Drugi argument jest przykładem na to, jak nasza wiedza i poglądy, które wyznajemy w momencie zapoznania się z jakimikolwiek faktami, lub danymi, modyfikuje nasza percepcję tych danych. Czyli – „nie wierzę, bo wiem coś innego”. Anglosasi nazywają to zjawisko: „conceptual bias”. Stanowi ono od wieków istotny problem nauki, bowiem – będąc atrybutem zdroworozsądkowego krytycyzmu – stanowi niekiedy niebezpieczną zaporę przeciwko ideom przynoszącym rewolucyjny postęp w nauce. Jest to na tyle powszechne i istotne zjawisko, że pozwolę sobie poświęcić mu następny wpis.

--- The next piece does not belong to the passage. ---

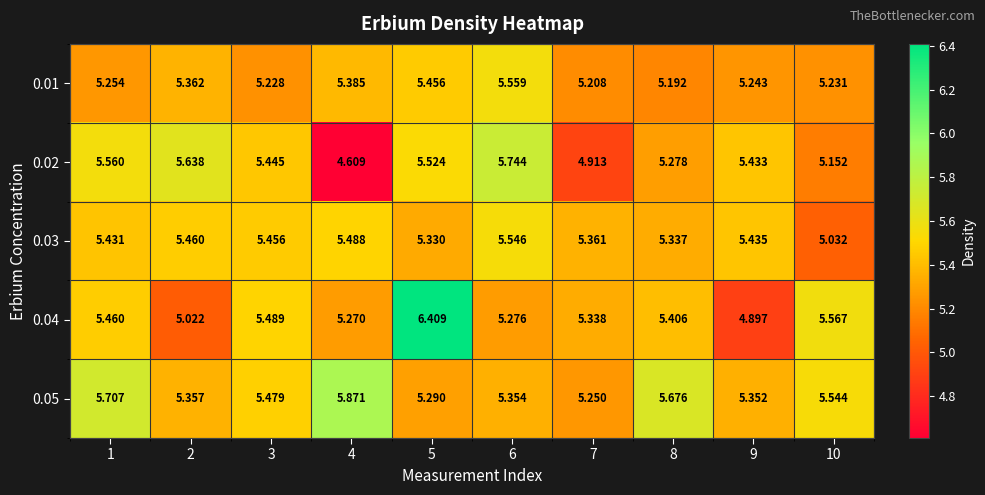

Is the value of 0.02 at 9 greater than the value of 0.01 at 6?

No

Na razie wróćmy zaś do wyników wspomnianej metaanalizy. Warto podkreślić, że dotyczy ona nie chorób, będących uznanymi powikłaniami pogrypowymi, lecz takich, które bezpośredniego związku z grypą nie mają. Czyli – istnieją przesłanki na to, że za jakiś czas dowiemy się już bez większych wątpliwości, że szczepionka przeciwgrypowa chroni ludzi w znacznie szerszym zakresie, niż było to pierwotnie zamierzone. Być może będziemy niedługo mówić o jej wielokierunkowym (czyli plejotropowym) działaniu. Podobnie, jak w przypadku leków z grupy statyn, które zostały opracowane w celu obniżenia podwyższonego poziomu cholesterolu we krwi. W pewnym momencie okazało się, że działają one również przeciwzapalnie (a miażdżyca jest chorobą zapalną), przez co pozytywnie wpływają na śmiertelność, oraz na powikłania chorób serca i układu krążenia również u osób z prawidłowym poziomem cholesterolu. Czyli – zupełnie inaczej, niż przewidzieli to ich twórcy. Być może szczepionka przeciwgrypowa jest kolejnym przykładem takiego plejotropowego działania. To jednak, na razie, tylko spekulacje.